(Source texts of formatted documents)
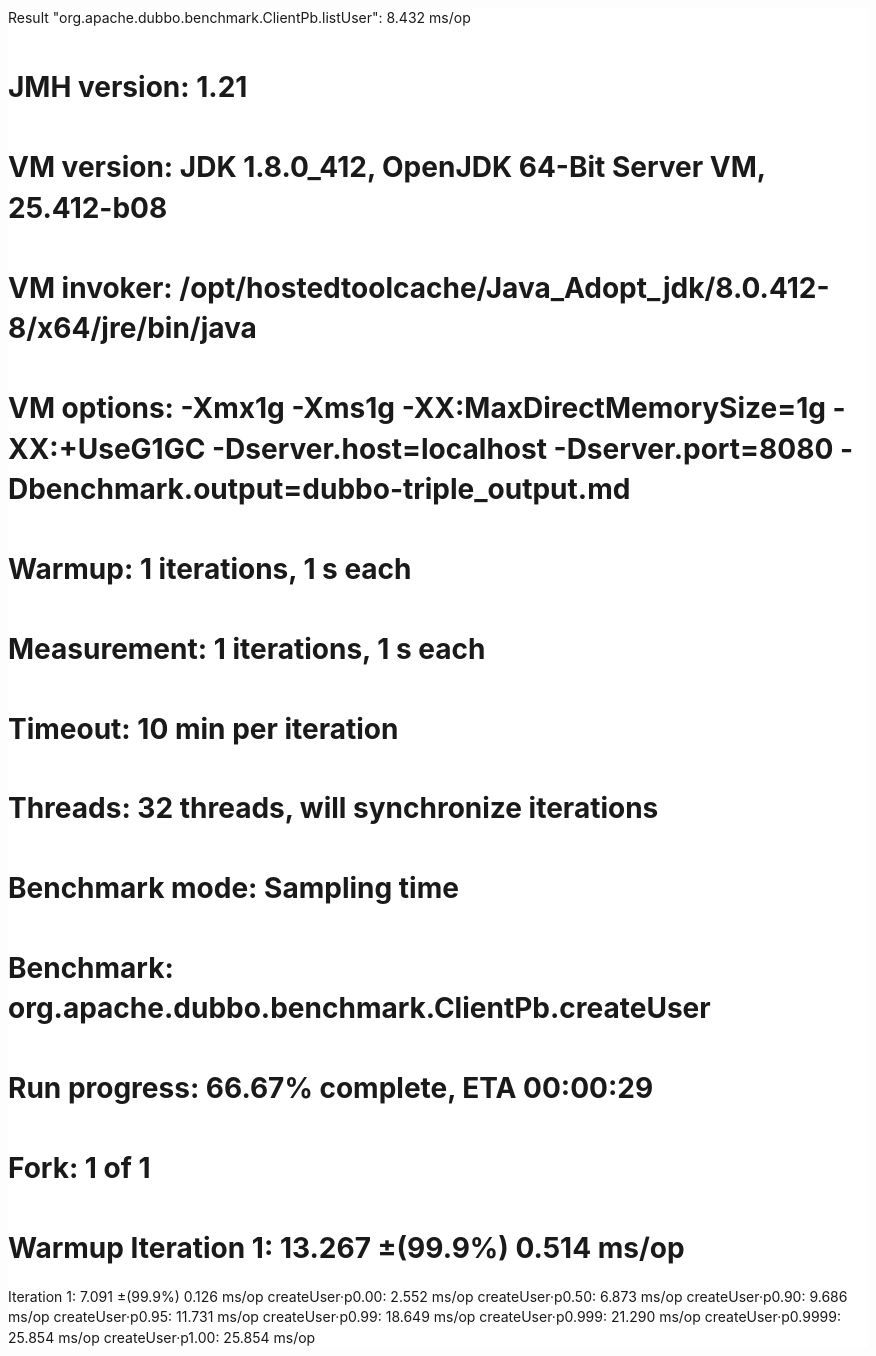 
Result "org.apache.dubbo.benchmark.ClientPb.listUser":
  8.432 ms/op


# JMH version: 1.21
# VM version: JDK 1.8.0_412, OpenJDK 64-Bit Server VM, 25.412-b08
# VM invoker: /opt/hostedtoolcache/Java_Adopt_jdk/8.0.412-8/x64/jre/bin/java
# VM options: -Xmx1g -Xms1g -XX:MaxDirectMemorySize=1g -XX:+UseG1GC -Dserver.host=localhost -Dserver.port=8080 -Dbenchmark.output=dubbo-triple_output.md
# Warmup: 1 iterations, 1 s each
# Measurement: 1 iterations, 1 s each
# Timeout: 10 min per iteration
# Threads: 32 threads, will synchronize iterations
# Benchmark mode: Sampling time
# Benchmark: org.apache.dubbo.benchmark.ClientPb.createUser

# Run progress: 66.67% complete, ETA 00:00:29
# Fork: 1 of 1
# Warmup Iteration   1: 13.267 ±(99.9%) 0.514 ms/op
Iteration   1: 7.091 ±(99.9%) 0.126 ms/op
                 createUser·p0.00:   2.552 ms/op
                 createUser·p0.50:   6.873 ms/op
                 createUser·p0.90:   9.686 ms/op
                 createUser·p0.95:   11.731 ms/op
                 createUser·p0.99:   18.649 ms/op
                 createUser·p0.999:  21.290 ms/op
                 createUser·p0.9999: 25.854 ms/op
                 createUser·p1.00:   25.854 ms/op
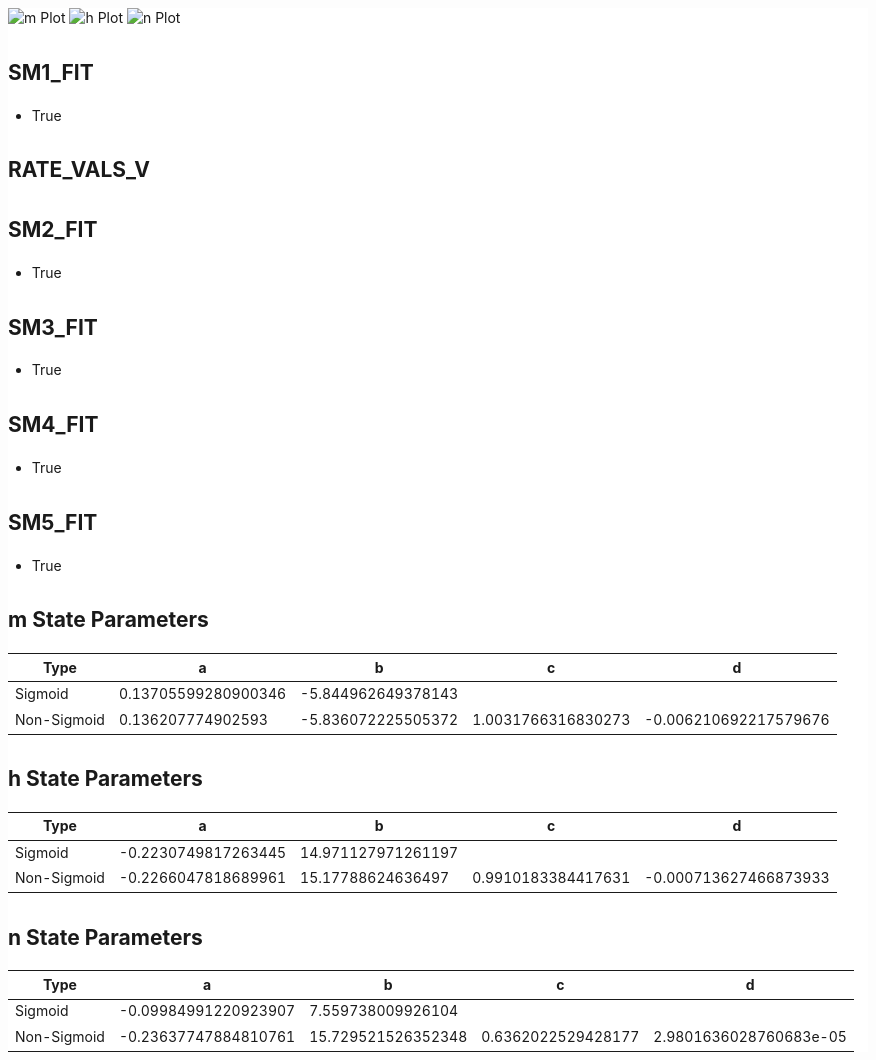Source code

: ![m Plot](/Users/pbozelos/Dropbox/icg-Chai-Panos/supermodels/output_markdown_files/Na/3800_inaf.mod/images/m.png)
![h Plot](/Users/pbozelos/Dropbox/icg-Chai-Panos/supermodels/output_markdown_files/Na/3800_inaf.mod/images/h.png)
![n Plot](/Users/pbozelos/Dropbox/icg-Chai-Panos/supermodels/output_markdown_files/Na/3800_inaf.mod/images/n.png)

## SM1_FIT

- True

## RATE_VALS_V

## SM2_FIT

- True

## SM3_FIT

- True

## SM4_FIT

- True

## SM5_FIT

- True

## m State Parameters

| Type | a | b | c | d |
| --- | --- | --- | --- | --- |
| Sigmoid | 0.13705599280900346 | -5.844962649378143 |
| Non-Sigmoid | 0.136207774902593 | -5.836072225505372 | 1.0031766316830273 | -0.006210692217579676 |

## h State Parameters

| Type | a | b | c | d |
| --- | --- | --- | --- | --- |
| Sigmoid | -0.2230749817263445 | 14.971127971261197 |
| Non-Sigmoid | -0.2266047818689961 | 15.17788624636497 | 0.9910183384417631 | -0.000713627466873933 |

## n State Parameters

| Type | a | b | c | d |
| --- | --- | --- | --- | --- |
| Sigmoid | -0.09984991220923907 | 7.559738009926104 |
| Non-Sigmoid | -0.23637747884810761 | 15.729521526352348 | 0.6362022529428177 | 2.9801636028760683e-05 |
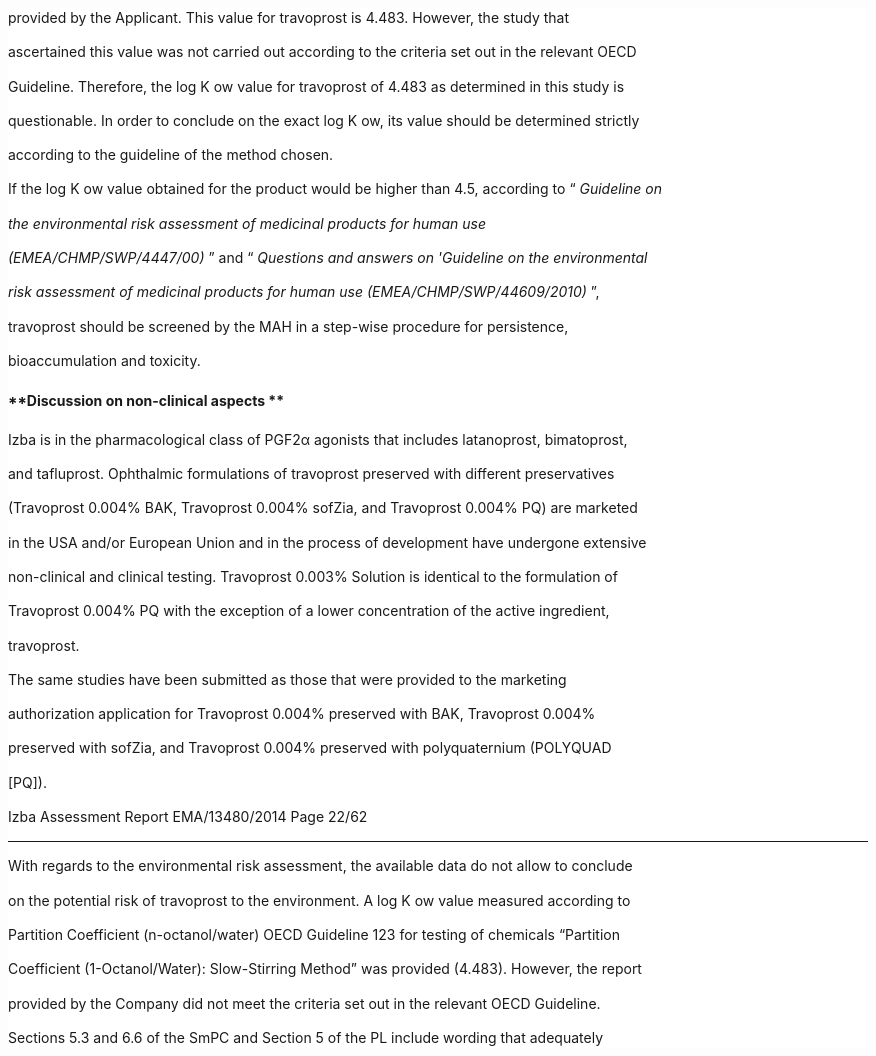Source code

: provided by the Applicant. This value for travoprost is 4.483. However, the study that

ascertained this value was not carried out according to the criteria set out in the relevant OECD

Guideline. Therefore, the log K ow value for travoprost of 4.483 as determined in this study is

questionable. In order to conclude on the exact log K ow, its value should be determined strictly

according to the guideline of the method chosen.

If the log K ow value obtained for the product would be higher than 4.5, according to “ *Guideline on*

*the environmental risk assessment of medicinal products for human use*

*(EMEA/CHMP/SWP/4447/00)* ” and “ *Questions and answers on 'Guideline on the environmental*

*risk assessment of medicinal products for human use (EMEA/CHMP/SWP/44609/2010)* ”,

travoprost should be screened by the MAH in a step-wise procedure for persistence,

bioaccumulation and toxicity.
#### **Discussion on non-clinical aspects **

Izba is in the pharmacological class of PGF2α agonists that includes latanoprost, bimatoprost,

and tafluprost. Ophthalmic formulations of travoprost preserved with different preservatives

(Travoprost 0.004% BAK, Travoprost 0.004% sofZia, and Travoprost 0.004% PQ) are marketed

in the USA and/or European Union and in the process of development have undergone extensive

non-clinical and clinical testing. Travoprost 0.003% Solution is identical to the formulation of

Travoprost 0.004% PQ with the exception of a lower concentration of the active ingredient,

travoprost.

The same studies have been submitted as those that were provided to the marketing

authorization application for Travoprost 0.004% preserved with BAK, Travoprost 0.004%

preserved with sofZia, and Travoprost 0.004% preserved with polyquaternium (POLYQUAD

[PQ]).

Izba Assessment Report
EMA/13480/2014 Page 22/62


-----

With regards to the environmental risk assessment, the available data do not allow to conclude

on the potential risk of travoprost to the environment. A log K ow value measured according to

Partition Coefficient (n-octanol/water) OECD Guideline 123 for testing of chemicals “Partition

Coefficient (1-Octanol/Water): Slow-Stirring Method” was provided (4.483). However, the report

provided by the Company did not meet the criteria set out in the relevant OECD Guideline.

Sections 5.3 and 6.6 of the SmPC and Section 5 of the PL include wording that adequately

Try it => Can you reproduce everything in the data above from the line containing "## m State Parameters" down to the line containing "for human use*", both included, without the pictures?

Solved exercise =>
## m State Parameters

| Type | a | b | c | d |
| --- | --- | --- | --- | --- |
| Sigmoid | 0.13705599280900346 | -5.844962649378143 |
| Non-Sigmoid | 0.136207774902593 | -5.836072225505372 | 1.0031766316830273 | -0.006210692217579676 |

## h State Parameters

| Type | a | b | c | d |
| --- | --- | --- | --- | --- |
| Sigmoid | -0.2230749817263445 | 14.971127971261197 |
| Non-Sigmoid | -0.2266047818689961 | 15.17788624636497 | 0.9910183384417631 | -0.000713627466873933 |

## n State Parameters

| Type | a | b | c | d |
| --- | --- | --- | --- | --- |
| Sigmoid | -0.09984991220923907 | 7.559738009926104 |
| Non-Sigmoid | -0.23637747884810761 | 15.729521526352348 | 0.6362022529428177 | 2.9801636028760683e-05 |
Source code

: provided by the Applicant. This value for travoprost is 4.483. However, the study that

ascertained this value was not carried out according to the criteria set out in the relevant OECD

Guideline. Therefore, the log K ow value for travoprost of 4.483 as determined in this study is

questionable. In order to conclude on the exact log K ow, its value should be determined strictly

according to the guideline of the method chosen.

If the log K ow value obtained for the product would be higher than 4.5, according to “ *Guideline on*

*the environmental risk assessment of medicinal products for human use*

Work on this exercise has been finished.